S’appelait-il de son petit nom, ce grand peintre, ce fondateur, Barbacolozzo ou Pfafferspiegelbeer, l’atelier est français et s’en fait honneur. Parcourez les autres pays et l’univers et cherchez des portraits en pied de la femme-colosse, comparables à ceux de Muchamiel, qui était le Cœur d’Acier régnant à la fin de l’Empire! On en paye encore les lambeaux au poids du cuivre! M. Malpaigne, directeur des premiers théâtres européens, qui chante la romance de L’Éclair dans un porte-voix, de façon à vous tirer des larmes, et qui avale un cent de clous à crochet sans répugnance, possède dans sa galerie, rue de la Goutte-d ’Or, une cuisse et une joue de Mlle Cuiraseu, jeune géante de quatorze ans, malheureusement enlevée à la France par les alliés en 1819. Le portrait était de Tamerlan, mort victime de son intempérance. M. Malpaigne a refusé neuf francs de ces débris. «Rien que dans la joue, dit-il avec une douce gaieté, il y a pour dix francs de viande.»

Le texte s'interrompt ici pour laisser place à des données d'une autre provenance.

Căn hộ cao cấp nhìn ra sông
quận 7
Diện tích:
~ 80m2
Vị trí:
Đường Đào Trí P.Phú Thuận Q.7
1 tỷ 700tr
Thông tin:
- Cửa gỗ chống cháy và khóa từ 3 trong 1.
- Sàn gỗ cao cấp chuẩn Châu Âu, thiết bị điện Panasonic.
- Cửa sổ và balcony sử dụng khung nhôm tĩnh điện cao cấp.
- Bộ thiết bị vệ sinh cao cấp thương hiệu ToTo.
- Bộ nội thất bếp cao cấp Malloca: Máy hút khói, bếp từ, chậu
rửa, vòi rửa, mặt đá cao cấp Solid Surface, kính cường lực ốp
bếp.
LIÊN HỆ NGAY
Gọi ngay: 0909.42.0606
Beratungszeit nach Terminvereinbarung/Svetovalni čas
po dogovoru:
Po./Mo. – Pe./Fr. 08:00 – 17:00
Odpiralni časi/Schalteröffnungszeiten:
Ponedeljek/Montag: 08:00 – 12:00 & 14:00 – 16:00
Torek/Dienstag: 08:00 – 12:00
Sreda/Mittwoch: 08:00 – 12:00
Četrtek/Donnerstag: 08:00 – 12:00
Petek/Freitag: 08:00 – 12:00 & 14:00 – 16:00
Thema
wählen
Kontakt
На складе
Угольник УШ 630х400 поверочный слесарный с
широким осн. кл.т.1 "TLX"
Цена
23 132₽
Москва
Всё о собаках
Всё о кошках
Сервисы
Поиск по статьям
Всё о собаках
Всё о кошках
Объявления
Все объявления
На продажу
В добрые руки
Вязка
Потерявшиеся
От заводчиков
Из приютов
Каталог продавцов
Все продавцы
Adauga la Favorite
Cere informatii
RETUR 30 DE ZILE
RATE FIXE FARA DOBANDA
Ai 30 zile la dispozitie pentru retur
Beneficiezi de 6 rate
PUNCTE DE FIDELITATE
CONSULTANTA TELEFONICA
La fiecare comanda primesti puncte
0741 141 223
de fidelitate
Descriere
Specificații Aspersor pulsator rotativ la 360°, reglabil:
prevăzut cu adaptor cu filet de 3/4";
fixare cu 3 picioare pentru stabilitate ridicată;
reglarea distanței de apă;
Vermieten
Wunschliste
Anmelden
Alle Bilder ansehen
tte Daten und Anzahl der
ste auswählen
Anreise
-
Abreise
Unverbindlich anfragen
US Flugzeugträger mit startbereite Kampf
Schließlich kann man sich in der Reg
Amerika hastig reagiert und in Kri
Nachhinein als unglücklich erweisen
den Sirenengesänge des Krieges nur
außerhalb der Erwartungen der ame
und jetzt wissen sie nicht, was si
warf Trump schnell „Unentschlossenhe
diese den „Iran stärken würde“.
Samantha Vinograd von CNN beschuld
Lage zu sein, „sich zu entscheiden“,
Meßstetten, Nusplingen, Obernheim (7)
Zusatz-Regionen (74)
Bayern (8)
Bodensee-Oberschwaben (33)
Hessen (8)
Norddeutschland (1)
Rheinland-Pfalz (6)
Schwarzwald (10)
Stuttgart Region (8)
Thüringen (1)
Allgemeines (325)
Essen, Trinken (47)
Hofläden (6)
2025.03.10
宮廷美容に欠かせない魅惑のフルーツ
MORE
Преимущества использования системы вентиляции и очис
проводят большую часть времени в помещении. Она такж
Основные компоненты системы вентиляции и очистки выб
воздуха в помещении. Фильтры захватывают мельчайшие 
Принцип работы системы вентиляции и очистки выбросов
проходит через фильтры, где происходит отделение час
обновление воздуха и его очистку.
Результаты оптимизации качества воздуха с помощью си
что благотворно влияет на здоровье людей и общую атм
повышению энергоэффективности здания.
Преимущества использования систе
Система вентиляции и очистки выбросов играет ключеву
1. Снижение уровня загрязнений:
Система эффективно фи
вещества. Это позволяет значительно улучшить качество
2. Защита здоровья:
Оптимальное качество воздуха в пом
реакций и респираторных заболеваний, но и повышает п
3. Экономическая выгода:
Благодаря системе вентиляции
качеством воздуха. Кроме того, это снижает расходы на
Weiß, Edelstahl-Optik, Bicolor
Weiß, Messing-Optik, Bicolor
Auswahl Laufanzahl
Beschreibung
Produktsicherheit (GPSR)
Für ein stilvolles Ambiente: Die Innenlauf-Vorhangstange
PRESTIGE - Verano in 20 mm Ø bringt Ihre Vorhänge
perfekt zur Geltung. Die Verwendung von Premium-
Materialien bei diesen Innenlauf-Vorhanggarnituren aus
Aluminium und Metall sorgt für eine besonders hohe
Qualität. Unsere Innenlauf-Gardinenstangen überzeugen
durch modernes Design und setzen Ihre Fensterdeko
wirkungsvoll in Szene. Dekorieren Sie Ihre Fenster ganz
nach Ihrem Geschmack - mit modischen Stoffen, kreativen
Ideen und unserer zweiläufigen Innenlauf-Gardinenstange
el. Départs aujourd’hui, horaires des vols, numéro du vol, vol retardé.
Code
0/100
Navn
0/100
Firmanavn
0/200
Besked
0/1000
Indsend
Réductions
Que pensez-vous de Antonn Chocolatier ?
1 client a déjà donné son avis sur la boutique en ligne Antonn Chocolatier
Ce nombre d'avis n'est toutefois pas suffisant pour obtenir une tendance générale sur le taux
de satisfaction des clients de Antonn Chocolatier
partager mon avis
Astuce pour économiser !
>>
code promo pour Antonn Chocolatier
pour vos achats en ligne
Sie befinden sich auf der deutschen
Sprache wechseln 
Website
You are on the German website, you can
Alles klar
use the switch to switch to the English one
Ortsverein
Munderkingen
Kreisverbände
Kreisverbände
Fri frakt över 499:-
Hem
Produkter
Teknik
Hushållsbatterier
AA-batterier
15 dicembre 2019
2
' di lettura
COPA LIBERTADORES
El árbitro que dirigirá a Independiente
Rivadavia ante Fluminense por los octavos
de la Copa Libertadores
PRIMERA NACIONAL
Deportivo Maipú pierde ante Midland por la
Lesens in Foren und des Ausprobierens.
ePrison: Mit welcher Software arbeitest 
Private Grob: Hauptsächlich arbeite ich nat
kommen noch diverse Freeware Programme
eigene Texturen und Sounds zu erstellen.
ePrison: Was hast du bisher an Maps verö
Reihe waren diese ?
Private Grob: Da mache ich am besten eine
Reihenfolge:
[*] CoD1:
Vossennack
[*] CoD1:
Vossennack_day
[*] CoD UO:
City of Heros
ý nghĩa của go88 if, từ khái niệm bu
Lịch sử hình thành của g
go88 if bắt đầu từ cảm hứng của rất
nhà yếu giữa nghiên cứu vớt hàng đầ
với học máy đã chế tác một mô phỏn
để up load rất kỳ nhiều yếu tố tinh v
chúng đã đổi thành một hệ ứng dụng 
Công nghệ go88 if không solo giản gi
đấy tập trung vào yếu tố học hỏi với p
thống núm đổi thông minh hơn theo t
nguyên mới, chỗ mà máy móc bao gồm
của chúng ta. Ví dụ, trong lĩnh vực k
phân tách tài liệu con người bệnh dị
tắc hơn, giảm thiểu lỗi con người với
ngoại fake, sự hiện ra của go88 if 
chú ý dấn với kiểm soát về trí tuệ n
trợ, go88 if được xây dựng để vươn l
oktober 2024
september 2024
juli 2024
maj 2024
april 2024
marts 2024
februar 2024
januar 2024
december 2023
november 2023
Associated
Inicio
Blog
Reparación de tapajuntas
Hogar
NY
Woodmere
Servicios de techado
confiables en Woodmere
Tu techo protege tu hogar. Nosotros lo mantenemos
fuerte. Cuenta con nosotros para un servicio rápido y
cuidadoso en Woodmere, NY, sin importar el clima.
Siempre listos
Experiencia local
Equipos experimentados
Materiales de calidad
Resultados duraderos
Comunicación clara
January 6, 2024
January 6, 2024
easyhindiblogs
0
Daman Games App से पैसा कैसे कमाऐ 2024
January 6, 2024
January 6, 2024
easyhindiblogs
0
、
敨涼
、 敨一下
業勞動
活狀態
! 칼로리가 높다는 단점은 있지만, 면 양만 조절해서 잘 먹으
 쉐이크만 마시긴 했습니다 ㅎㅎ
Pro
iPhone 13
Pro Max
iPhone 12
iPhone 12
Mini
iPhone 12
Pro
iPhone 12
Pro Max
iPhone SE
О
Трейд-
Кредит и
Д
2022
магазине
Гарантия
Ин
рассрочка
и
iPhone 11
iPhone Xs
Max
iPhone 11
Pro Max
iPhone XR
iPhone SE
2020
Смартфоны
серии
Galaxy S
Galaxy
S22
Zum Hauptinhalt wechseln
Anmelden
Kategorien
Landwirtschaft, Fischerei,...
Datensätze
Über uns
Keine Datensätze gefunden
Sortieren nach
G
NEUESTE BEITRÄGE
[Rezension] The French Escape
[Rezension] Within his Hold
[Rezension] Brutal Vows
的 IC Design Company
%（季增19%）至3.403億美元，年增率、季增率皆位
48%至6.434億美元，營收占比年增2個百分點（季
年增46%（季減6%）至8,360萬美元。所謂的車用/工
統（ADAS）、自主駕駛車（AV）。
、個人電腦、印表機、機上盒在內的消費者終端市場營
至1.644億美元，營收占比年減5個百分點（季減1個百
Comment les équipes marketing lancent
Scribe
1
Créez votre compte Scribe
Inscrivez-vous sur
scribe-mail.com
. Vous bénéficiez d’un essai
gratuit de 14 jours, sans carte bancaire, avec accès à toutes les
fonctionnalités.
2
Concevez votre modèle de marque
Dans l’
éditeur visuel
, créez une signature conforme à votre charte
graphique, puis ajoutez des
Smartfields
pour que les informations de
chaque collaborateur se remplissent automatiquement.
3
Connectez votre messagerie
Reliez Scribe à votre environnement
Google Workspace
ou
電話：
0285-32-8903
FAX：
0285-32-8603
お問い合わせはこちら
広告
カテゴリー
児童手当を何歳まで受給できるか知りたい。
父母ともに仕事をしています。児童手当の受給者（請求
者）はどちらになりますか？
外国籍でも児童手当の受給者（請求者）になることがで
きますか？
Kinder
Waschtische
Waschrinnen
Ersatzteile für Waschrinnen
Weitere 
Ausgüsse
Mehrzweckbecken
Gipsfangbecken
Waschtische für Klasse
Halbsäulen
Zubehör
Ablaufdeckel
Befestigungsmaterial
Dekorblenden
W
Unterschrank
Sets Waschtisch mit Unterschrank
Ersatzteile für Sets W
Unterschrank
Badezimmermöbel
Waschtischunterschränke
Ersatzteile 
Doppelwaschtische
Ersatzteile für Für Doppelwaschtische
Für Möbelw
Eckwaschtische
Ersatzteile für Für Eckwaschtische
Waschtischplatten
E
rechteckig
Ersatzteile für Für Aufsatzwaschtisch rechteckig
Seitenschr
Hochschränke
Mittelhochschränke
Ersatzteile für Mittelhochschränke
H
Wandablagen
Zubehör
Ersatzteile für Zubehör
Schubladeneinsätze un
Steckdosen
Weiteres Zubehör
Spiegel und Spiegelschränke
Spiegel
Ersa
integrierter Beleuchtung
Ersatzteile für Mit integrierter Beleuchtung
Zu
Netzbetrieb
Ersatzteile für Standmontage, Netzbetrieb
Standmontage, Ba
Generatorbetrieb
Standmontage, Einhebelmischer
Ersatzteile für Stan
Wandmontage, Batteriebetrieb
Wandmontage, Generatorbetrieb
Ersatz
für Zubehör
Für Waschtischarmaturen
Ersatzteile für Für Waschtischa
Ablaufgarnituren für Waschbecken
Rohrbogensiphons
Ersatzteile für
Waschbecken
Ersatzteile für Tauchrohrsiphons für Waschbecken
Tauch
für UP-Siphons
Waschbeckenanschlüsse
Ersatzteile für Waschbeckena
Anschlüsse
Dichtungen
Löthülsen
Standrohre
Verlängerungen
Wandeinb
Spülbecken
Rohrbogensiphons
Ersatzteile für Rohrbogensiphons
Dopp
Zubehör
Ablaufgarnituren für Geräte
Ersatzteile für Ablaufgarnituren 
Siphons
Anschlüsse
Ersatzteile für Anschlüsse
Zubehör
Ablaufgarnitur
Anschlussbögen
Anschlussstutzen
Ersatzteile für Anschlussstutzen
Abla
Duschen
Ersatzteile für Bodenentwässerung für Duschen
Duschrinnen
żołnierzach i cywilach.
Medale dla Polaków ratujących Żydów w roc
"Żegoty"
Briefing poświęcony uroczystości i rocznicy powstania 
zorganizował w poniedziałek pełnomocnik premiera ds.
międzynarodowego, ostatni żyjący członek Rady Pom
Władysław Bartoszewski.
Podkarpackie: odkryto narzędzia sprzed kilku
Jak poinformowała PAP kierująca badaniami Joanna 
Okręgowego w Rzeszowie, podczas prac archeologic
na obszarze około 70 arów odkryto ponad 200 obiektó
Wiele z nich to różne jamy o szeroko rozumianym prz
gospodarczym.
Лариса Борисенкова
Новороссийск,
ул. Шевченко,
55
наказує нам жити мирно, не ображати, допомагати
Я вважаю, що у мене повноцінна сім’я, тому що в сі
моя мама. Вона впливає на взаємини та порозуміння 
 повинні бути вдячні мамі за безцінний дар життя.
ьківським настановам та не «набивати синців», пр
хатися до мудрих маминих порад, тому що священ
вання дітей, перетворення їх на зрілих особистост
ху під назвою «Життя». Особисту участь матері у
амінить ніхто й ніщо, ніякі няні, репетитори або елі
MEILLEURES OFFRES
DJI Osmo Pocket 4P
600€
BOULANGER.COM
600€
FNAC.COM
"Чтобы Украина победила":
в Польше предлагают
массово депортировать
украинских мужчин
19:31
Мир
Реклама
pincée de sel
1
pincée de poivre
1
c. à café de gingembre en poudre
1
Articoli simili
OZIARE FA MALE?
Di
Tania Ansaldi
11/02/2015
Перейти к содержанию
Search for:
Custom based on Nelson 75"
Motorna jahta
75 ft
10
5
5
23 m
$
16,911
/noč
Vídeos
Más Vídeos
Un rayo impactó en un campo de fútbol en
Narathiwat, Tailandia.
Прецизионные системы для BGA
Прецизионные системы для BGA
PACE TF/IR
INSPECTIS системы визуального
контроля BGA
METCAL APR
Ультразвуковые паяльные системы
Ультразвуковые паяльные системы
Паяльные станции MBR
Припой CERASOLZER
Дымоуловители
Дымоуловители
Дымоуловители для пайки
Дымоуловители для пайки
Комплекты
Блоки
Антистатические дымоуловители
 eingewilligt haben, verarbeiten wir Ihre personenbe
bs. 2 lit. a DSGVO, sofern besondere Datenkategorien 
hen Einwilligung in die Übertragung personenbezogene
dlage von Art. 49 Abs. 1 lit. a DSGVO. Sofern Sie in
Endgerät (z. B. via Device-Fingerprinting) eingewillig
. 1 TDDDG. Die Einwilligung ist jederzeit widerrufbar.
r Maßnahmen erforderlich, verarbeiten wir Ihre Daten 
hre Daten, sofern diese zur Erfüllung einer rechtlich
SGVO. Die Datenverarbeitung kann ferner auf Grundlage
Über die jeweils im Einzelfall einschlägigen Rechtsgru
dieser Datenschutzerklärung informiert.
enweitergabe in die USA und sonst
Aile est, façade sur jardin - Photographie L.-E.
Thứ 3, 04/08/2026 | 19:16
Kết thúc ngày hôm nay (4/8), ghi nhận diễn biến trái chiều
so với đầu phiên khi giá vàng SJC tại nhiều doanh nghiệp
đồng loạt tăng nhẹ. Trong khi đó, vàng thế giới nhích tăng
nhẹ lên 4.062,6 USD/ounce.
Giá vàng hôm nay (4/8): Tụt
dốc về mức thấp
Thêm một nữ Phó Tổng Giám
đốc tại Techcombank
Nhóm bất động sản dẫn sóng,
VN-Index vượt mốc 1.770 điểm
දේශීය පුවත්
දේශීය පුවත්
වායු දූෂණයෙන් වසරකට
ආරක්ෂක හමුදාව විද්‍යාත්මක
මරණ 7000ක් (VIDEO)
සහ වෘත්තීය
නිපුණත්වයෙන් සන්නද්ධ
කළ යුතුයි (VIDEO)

Eh bien! M. Baruque est l’élève de ce même Tamerlan! Et Gondrequin passe pour avoir plus de talent que M. Baruque! Gondrequin, surnommé Militaire!
Revenons sur cette pittoresque appréciation de M. Malpaigne, non seulement directeur des premiers théâtres européens, mais premier pédicure aussi de toutes les premières cours étrangères et dont les prospectus portent ce cri du cœur: Sauver ou mourir!
«Rien que dans la joue, il y a pour dix francs de viande!» L’explication du succès séculaire de l’atelier Cœur d’Acier est tout entière là-dedans. C’est une maison où l’on n’épargne rien pour contenter les pratiques. On vous y livre des pies voleuses grosses comme des dindons sans augmentation de prix. Personne n’est sans avoir admiré le tableau des frères Poitrail, premiers éleveurs de canons. On y voit Poitrail le jeune tenant sur chacun de ses bras tendus, neuf artilleurs à la brochette. Quelle Rossinante, auprès de Poitrail, que le cheval des fils Aymon! On doit cette page à Quatrezieux, qui était Cœur d’Acier sous Louis XVIII, un roi d’esprit. Quatrezieux est également l’auteur du tableau de Mme Leduc, où cette célèbre artiste est représentée au moment où l’Arlésien, son mari par le cœur, lui casse des pavés sur le creux de l’estomac, à l’aide d’un marteau de forge. Cela étonne fortement l’imagination. L’Arlésien broyait du macadam avec ses dents et pratiquait l’art de se couler du plomb fondu dans les oreilles. Le tableau de Quatrezieux montrait tout cela dans les coins et laissait voir au fond plusieurs villageois, chaussés de sabots, qui dansaient sur le ventre de Mme Leduc. Elle riait, cette femme véritablement supérieure à son sexe, et semblait dire: «Allez, la musique!»